╔══
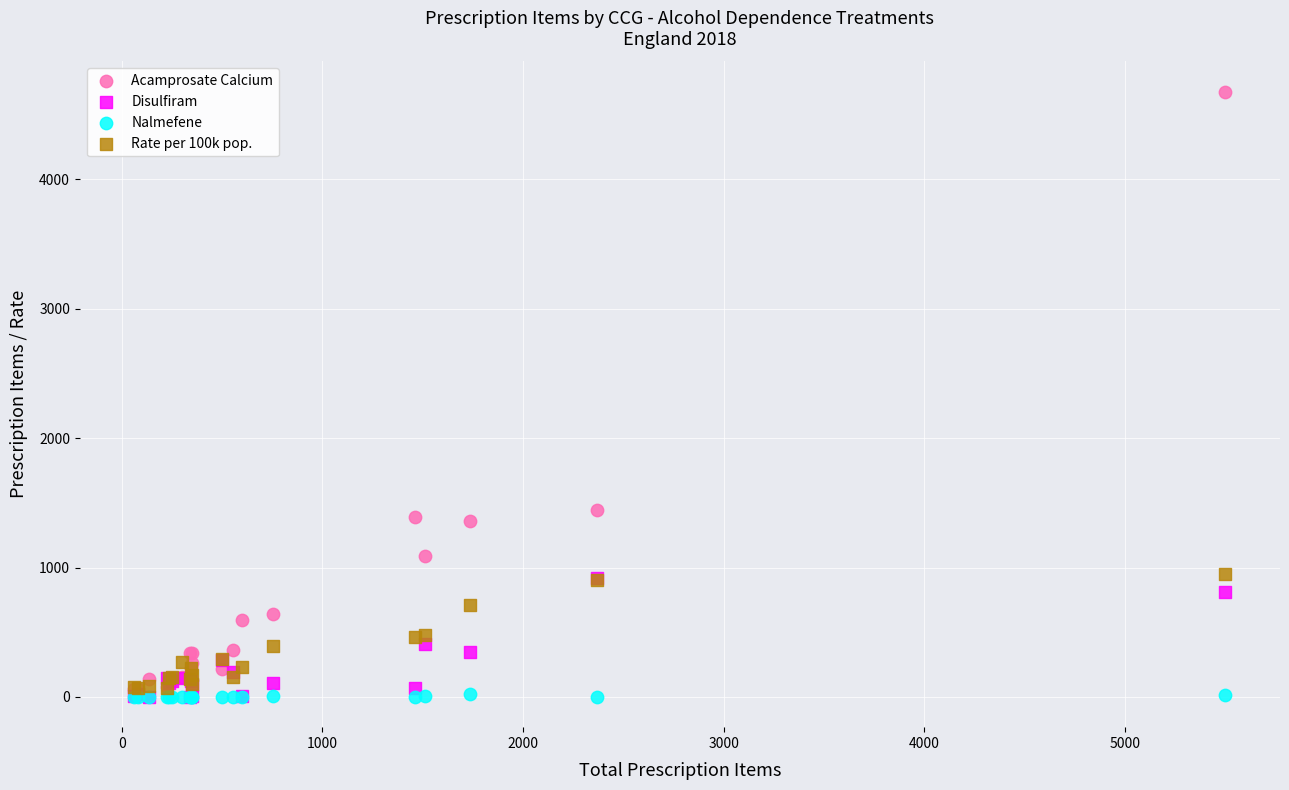

Across all series, what Y value is closest to 2339?

1448.0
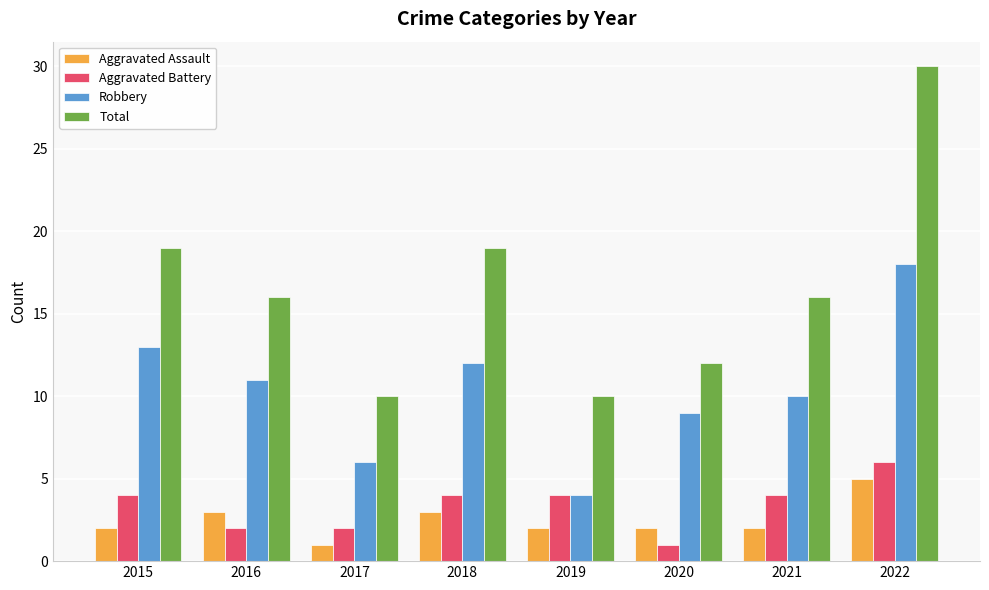

Where is Robbery nearest to the value 11?

2016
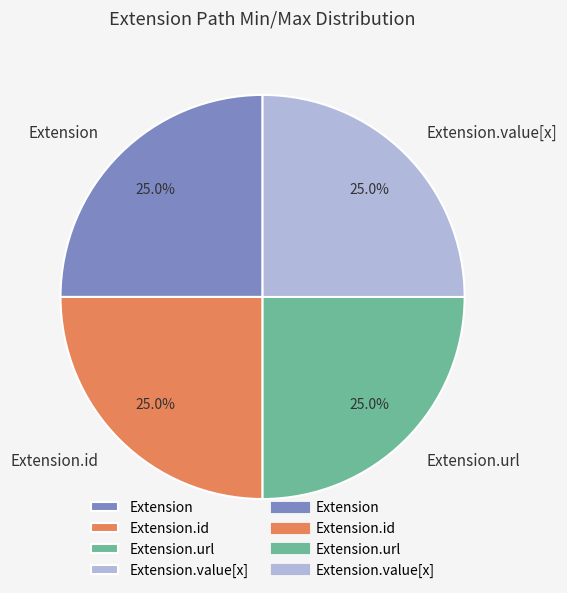

To the nearest percent, what is the difference between the Extension and Extension.id slice percentages?

0%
╚══
Copy the lines above word for word, leaving out the pictures.

PROBLEM SOLUTION
Across all series, what Y value is closest to 2339?

1448.0

Where is Robbery nearest to the value 11?

2016

To the nearest percent, what is the difference between the Extension and Extension.id slice percentages?

0%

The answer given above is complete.